■ Material to process:

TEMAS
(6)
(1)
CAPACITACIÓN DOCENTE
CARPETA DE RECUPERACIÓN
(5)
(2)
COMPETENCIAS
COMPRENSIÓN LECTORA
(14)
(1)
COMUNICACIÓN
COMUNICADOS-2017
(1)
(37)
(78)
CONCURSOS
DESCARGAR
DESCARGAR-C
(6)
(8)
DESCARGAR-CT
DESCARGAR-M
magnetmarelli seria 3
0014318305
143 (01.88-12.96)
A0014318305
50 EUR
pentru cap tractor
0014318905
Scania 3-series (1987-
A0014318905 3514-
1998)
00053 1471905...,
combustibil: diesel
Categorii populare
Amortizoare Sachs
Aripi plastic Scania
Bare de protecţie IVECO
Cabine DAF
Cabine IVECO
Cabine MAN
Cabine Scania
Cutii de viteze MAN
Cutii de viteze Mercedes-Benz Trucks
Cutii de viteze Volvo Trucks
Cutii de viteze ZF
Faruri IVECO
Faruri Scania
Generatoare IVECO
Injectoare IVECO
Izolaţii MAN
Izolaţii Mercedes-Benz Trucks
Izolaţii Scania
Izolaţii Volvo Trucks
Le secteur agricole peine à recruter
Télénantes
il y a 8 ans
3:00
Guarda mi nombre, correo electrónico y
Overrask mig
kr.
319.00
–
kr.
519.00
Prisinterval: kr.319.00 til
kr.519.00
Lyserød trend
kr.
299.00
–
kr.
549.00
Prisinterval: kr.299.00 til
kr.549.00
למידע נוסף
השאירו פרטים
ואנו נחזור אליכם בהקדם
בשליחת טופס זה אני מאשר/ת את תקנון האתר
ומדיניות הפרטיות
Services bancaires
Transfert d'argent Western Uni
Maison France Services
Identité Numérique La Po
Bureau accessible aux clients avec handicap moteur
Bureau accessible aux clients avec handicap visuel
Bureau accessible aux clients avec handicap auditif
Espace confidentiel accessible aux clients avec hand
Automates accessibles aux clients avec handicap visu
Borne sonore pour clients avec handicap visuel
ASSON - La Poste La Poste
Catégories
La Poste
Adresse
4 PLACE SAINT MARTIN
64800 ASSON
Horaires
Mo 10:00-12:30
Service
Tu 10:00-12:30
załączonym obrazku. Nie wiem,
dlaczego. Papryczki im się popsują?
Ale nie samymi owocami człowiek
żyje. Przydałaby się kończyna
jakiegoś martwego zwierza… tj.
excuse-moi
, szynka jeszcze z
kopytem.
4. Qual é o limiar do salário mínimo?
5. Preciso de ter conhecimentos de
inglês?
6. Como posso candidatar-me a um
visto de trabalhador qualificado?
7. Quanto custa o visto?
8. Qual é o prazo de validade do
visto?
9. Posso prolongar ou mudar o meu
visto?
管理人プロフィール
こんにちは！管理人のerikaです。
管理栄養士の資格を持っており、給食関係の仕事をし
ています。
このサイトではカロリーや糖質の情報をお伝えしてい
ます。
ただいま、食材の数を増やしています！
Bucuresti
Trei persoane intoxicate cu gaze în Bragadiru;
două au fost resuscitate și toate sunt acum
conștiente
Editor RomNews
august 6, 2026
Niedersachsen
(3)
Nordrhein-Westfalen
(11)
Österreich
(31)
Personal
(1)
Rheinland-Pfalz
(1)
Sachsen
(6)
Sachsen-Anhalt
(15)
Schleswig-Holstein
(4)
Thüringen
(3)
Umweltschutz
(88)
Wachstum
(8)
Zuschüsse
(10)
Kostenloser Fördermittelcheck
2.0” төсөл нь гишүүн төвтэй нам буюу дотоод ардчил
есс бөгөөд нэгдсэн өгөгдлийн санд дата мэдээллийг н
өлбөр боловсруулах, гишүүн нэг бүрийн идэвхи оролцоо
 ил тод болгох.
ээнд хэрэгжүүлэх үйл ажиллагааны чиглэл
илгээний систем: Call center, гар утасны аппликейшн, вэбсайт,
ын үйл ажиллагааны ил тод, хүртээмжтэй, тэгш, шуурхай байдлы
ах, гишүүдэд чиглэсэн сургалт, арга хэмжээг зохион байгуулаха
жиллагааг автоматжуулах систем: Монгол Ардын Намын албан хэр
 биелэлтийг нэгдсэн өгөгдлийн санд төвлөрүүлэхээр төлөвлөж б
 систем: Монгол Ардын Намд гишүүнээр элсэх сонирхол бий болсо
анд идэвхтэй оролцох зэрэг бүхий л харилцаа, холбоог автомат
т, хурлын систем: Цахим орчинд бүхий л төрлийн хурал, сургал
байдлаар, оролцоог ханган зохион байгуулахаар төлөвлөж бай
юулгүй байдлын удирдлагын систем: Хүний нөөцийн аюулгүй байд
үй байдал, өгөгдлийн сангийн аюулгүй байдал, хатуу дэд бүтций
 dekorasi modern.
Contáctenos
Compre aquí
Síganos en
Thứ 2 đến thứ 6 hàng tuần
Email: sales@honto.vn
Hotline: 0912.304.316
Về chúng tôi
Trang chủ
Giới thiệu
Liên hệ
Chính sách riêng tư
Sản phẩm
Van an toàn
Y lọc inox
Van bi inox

■ Assignment:
Copy out the lines above word for word, stopping after the line containing "Izolaţii MAN".

■ Result:
TEMAS
(6)
(1)
CAPACITACIÓN DOCENTE
CARPETA DE RECUPERACIÓN
(5)
(2)
COMPETENCIAS
COMPRENSIÓN LECTORA
(14)
(1)
COMUNICACIÓN
COMUNICADOS-2017
(1)
(37)
(78)
CONCURSOS
DESCARGAR
DESCARGAR-C
(6)
(8)
DESCARGAR-CT
DESCARGAR-M
magnetmarelli seria 3
0014318305
143 (01.88-12.96)
A0014318305
50 EUR
pentru cap tractor
0014318905
Scania 3-series (1987-
A0014318905 3514-
1998)
00053 1471905...,
combustibil: diesel
Categorii populare
Amortizoare Sachs
Aripi plastic Scania
Bare de protecţie IVECO
Cabine DAF
Cabine IVECO
Cabine MAN
Cabine Scania
Cutii de viteze MAN
Cutii de viteze Mercedes-Benz Trucks
Cutii de viteze Volvo Trucks
Cutii de viteze ZF
Faruri IVECO
Faruri Scania
Generatoare IVECO
Injectoare IVECO
Izolaţii MAN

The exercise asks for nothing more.